Corrections veteran Rory Thelen, pictured during a tour at Folsom State Prison, teaches the first week of the four-week ELI course. His lectures focus on leadership and how to effectively create change in an organization.

Casias encourages all her eligible employees to take the course and has nominated nearly 20 people for the program.

“I found it to be such a valuable time spent for me,” she said. “I want my team to have the same benefit, especially if they’re looking to be promoted.”

Rory Thelen, a retired 32-year veteran of the Wisconsin Department of Corrections, has been an ELI instructor for five years and is currently teaching his 15th cohort. He says it’s easy for units within large agencies to become siloed, so on the first day of class, he encourages everyone to get to know each other and be themselves.

His leadership and change management course focuses on building relationships in a way that is sustainable, productive, positive, and can lead to positive change.

Participants leave knowing how to use a sense of urgency to empower and engage their employees and shareholders in the process of creating change, said Thelen, who founded a leadership development consulting firm.

“Leadership is not just about hierarchy and ordering people around,” he said.

CDCR Capt. Keith Michels (Public Administration, ’06), who is part of the current cohort, said he’s heard positive experiences from colleagues and is looking forward to completing the program.

“I’ve learned a lot and have met a lot of great people,” Michael said. “Every prison has different operational needs and faces unique challenges, but at the end of the day, we’re all committed to the same mission. So, being able to interact with different people from CDCR across the state is very helpful.”

Unlike a supervisor academy, ELI is unique in that it offers less job-specific training and looks at the overall leadership perspective, he said. Having the different units involved and being able to step back and reflect on what leadership means is beneficial.

Capt. Keith Michels stands in a hallway of one of the housing units at Folsom State Prison. Prison cells can be seen in the background.
Capt. Keith Michels (Public Administration, ’06) has been with CDCR for 13 years and is part of the current ELI cohort. He oversees one of the units at Folsom State Prison.
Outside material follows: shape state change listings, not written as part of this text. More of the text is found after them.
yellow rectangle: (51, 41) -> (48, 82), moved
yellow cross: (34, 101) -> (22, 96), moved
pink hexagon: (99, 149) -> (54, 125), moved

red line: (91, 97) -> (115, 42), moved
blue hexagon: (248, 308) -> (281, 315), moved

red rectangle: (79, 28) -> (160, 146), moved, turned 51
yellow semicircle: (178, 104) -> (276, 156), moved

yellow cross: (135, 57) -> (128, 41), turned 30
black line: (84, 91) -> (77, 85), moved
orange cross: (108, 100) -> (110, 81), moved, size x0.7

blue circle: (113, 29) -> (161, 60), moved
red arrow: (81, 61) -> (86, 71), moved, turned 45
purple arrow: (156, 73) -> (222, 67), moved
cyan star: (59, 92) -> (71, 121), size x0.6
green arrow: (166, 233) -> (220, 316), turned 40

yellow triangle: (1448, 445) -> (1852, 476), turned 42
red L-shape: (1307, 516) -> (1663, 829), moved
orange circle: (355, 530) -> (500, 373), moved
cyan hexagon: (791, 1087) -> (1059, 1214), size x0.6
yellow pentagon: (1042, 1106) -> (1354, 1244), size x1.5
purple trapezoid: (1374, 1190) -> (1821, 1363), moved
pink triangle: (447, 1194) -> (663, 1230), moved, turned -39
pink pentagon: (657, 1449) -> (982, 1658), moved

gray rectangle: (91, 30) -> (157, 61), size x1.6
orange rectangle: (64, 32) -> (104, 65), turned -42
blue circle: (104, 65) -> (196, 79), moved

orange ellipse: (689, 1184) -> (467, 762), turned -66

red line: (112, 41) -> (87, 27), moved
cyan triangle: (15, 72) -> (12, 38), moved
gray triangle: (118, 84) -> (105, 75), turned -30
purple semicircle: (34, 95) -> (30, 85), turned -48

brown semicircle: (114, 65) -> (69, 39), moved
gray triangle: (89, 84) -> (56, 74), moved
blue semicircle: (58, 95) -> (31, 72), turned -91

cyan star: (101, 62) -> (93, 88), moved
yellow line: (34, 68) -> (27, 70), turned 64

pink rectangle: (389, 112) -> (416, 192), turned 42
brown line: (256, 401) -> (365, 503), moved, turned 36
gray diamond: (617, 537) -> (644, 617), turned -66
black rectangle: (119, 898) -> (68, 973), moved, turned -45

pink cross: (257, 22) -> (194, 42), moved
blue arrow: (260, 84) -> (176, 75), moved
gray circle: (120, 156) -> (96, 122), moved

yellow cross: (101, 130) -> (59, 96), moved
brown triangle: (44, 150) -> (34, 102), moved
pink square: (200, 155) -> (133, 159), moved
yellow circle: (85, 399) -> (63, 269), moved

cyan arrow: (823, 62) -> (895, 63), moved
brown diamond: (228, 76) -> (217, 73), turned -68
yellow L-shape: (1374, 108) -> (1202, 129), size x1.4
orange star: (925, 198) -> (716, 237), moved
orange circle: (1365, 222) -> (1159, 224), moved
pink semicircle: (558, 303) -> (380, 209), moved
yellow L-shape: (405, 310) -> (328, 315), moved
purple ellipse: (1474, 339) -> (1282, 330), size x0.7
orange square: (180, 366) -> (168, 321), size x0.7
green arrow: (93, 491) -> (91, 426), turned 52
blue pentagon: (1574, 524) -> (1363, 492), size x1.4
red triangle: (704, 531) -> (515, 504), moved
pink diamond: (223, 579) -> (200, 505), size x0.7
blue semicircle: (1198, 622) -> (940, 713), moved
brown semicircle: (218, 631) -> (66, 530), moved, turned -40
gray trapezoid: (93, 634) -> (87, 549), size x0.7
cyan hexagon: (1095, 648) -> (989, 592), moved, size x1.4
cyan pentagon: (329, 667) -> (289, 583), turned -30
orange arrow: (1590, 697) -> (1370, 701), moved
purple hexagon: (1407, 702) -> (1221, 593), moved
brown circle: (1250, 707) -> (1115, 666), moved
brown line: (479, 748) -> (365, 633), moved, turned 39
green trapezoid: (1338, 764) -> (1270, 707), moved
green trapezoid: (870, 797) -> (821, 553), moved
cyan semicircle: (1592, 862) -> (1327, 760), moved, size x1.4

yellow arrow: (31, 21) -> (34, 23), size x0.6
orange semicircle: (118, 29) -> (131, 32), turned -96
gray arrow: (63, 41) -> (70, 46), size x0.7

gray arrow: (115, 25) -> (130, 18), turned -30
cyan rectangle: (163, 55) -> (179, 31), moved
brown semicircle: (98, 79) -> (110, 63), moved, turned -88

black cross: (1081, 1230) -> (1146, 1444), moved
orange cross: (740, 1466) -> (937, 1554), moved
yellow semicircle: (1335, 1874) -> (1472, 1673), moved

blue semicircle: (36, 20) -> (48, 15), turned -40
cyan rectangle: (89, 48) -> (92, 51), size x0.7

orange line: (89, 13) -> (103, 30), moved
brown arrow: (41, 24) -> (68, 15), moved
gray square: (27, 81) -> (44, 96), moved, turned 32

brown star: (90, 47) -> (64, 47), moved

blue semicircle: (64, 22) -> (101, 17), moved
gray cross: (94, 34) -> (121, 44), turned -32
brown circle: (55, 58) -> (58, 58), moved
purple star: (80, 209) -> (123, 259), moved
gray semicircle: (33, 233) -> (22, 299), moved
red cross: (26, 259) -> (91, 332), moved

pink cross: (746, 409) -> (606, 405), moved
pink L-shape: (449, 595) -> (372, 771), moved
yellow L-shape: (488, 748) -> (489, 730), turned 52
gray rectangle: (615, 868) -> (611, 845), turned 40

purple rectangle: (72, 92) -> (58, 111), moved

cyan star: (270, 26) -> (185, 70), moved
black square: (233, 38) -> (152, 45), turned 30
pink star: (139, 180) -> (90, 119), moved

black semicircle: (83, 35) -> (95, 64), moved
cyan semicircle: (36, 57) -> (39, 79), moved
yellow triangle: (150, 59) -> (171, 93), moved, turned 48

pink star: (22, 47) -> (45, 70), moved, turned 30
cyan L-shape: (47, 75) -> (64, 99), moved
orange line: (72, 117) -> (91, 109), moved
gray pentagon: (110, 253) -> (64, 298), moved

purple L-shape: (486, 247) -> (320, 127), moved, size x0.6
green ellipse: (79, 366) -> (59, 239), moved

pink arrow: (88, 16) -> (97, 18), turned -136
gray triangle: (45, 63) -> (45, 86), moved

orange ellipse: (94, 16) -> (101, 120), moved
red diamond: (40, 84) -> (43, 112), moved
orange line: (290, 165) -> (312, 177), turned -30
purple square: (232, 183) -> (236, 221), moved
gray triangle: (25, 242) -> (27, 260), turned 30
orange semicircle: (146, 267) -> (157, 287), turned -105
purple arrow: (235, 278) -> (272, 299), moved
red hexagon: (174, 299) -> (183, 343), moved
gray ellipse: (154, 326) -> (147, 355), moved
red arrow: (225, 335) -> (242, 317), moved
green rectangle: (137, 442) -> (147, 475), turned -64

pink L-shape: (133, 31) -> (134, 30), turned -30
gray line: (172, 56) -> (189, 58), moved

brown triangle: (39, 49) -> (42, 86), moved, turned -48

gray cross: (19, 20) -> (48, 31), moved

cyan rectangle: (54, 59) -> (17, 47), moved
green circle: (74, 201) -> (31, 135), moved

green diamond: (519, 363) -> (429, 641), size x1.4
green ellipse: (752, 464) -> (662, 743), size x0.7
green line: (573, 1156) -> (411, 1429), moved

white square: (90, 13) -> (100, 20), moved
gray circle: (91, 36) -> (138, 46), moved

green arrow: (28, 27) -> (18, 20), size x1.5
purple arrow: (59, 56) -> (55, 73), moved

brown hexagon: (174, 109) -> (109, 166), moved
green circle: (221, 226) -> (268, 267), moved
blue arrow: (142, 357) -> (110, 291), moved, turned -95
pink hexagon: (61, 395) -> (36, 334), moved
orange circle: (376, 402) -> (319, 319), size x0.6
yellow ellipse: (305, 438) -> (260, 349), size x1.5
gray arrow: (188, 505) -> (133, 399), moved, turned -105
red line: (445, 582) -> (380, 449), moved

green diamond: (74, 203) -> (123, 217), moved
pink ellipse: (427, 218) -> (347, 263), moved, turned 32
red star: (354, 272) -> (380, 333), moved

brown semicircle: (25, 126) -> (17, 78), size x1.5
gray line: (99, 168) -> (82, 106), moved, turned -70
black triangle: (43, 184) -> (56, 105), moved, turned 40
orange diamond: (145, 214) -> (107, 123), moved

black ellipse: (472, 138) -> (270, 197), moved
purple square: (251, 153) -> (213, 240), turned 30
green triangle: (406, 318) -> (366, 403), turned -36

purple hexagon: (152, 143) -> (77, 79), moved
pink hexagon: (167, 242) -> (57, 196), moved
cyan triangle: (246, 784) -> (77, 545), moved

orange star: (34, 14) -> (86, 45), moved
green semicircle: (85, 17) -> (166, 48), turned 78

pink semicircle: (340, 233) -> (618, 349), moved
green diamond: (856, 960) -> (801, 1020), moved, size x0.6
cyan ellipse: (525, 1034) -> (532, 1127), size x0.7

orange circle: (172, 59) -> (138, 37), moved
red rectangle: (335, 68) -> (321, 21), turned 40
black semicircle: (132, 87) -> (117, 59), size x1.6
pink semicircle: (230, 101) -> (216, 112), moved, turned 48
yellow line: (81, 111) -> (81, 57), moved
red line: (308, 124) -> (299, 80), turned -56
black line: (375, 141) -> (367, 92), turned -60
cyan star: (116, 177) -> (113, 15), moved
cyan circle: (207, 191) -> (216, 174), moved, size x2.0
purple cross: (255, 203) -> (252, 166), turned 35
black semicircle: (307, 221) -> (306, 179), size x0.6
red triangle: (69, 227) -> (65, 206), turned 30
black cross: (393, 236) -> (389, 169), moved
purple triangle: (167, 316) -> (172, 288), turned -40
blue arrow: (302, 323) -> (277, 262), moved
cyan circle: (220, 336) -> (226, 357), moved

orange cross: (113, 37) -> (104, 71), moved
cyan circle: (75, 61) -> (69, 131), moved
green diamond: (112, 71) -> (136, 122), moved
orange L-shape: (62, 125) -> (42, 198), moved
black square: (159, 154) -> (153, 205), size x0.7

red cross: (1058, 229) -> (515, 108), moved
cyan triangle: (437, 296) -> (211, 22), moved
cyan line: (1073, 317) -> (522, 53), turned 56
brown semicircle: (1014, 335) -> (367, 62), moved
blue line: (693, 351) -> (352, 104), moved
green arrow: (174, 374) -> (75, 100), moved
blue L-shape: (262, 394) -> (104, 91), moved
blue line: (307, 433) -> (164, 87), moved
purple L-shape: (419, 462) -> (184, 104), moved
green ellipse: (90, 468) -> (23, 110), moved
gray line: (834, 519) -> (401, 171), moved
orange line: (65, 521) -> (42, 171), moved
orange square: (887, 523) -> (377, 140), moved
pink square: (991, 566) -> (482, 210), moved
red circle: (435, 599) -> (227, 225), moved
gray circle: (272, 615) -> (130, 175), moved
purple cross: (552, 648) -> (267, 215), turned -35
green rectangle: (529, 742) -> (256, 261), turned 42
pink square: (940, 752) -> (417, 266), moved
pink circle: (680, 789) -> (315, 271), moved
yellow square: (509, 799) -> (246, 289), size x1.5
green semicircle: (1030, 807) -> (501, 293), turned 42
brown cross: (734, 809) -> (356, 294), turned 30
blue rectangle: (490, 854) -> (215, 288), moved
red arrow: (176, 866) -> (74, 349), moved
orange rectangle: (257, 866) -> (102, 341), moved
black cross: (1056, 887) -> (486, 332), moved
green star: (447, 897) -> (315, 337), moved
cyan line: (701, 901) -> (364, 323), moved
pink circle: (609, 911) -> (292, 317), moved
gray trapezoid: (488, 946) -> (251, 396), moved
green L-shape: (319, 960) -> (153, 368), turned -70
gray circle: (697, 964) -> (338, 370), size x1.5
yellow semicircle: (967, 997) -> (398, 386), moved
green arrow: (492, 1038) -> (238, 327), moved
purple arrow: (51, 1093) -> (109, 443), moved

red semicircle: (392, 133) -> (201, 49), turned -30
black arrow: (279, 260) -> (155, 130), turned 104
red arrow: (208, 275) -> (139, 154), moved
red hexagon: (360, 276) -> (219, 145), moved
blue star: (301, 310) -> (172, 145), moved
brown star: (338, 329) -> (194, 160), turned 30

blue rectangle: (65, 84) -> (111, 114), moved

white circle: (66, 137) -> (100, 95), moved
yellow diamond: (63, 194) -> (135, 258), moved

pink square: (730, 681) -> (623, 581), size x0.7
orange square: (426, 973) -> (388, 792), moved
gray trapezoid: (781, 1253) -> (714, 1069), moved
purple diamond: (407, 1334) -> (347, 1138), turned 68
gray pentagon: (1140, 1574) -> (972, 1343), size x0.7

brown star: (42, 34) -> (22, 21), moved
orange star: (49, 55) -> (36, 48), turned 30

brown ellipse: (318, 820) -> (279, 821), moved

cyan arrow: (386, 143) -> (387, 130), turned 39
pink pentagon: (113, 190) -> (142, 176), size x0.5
ELI facilitates networking opportunities that allow participants to have a better understanding of the interconnectedness of CDCR, which employs thousands of people across the state, Quilici said.

Working on a group project gives participants a different way of looking at problems, said Casias, who has been promoted twice since participating in ELI. The cohort must work together to solve problems and they learn to see everybody else’s perspective.

“It’s helped me solve every problem I’ve encountered since because you learn that it’s not just one perspective, that there are a lot of different people that are involved in making sure that you get to the right answer,” she said. “That knowledge and skill set has helped me be successful and get to where I’m at today.”

Kevin Cole, manager of the California Prison Industry Authority (CALPIA), completed the program six years ago and credits ELI with giving him a better understanding of CDCR’s operations. CALPIA, which operates within the CDCR, is a training and production program for incarcerated individuals.

“It was great to interact with the people on the CDCR side,” Cole said. “Most of the people I met there, I still see during site visits at different institutions. I met people all over the state that I would never have an interaction with. I still email some of the men and women in the (ELI) program. It puts everyone on the same team and working together.”

Casias said she is grateful to CDCR for providing this opportunity to employees, and for supporting people who take time away from regular jobs to participate in ELI.

“It’s valuable to give people the time to focus on improving themselves and their leadership skills,” she said. “There are a lot of benefits for employees, especially if they want to continue to advance within CDCR. We are investing in the future leaders of the organization.”